As mídias sociais têm mudado a forma como as pessoas se relacionam entre si e com a natureza e oferecem uma enorme quantidade de conteúdo que pode ser explorado para a pesquisa científica. O presente projeto aplica a teoria do enquadramento e a hipótese da biofilia para investigar como a representação de macacos-prego (Sapajus spp.) nas mídias sociais influencia a percepção pública sobre a espécie.
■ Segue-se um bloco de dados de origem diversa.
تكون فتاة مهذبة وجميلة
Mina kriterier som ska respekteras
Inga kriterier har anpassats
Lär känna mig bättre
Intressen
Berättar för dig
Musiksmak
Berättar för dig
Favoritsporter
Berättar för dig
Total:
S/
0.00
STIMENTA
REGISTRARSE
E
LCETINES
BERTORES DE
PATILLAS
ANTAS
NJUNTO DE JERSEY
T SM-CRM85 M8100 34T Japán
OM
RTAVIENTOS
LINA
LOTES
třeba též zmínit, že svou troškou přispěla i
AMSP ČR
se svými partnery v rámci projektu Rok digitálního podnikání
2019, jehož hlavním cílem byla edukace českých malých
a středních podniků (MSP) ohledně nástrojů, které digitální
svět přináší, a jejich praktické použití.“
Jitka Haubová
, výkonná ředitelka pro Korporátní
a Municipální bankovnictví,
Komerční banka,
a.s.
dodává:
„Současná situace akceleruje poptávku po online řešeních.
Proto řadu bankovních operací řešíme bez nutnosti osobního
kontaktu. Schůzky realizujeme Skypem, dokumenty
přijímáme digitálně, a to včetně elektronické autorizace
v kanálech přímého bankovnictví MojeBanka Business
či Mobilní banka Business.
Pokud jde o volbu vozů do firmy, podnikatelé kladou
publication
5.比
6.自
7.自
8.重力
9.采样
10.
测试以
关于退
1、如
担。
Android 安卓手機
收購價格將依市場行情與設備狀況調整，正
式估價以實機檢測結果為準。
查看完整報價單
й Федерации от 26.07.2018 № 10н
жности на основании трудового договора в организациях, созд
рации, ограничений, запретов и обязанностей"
A pesquisa será dividida em dois estudos complementares. No primeiro, será realizada uma análise de 440 vídeos publicados no TikTok e Instagram, por meio de mineração de dados, com o objetivo de avaliar os enquadramentos dos vídeos, os comentários do público e os índices de engajamento das publicações. Os comentários serão classificados com base nas categorias de valores biofílicos propostas por Kellert e Wilson (1993). Na segunda etapa, de caráter experimental, 390 participantes serão expostos a imagens de macacos-prego em diferentes contextos visuais, variando quanto ao tipo de ambiente e à presença humana, e responderão a um questionário estruturado em escala Likert, elaborado para avaliar diferentes dimensões biofílicas da percepção. Espera-se que, tanto em contextos espontâneos nas mídias sociais quanto em condições experimentais controladas, diferentes enquadramentos estejam associados a diferentes respostas biofílicas, de modo que representações antropomorfizadas favoreçam percepções de caráter mais utilitarista, humanístico e dominionístico, enquanto representações em contextos mais naturais favoreçam respostas naturalísticas e ecológico-científicas. O projeto visa contribuir para a compreensão de como a forma como a fauna é apresentada influencia a percepção pública sobre os animais, além de fortalecer estratégias para ações de conservação, comunicação científica e educação ambiental.
Primatas, Antropomorfismo, Mineração de vídeos, TikTok.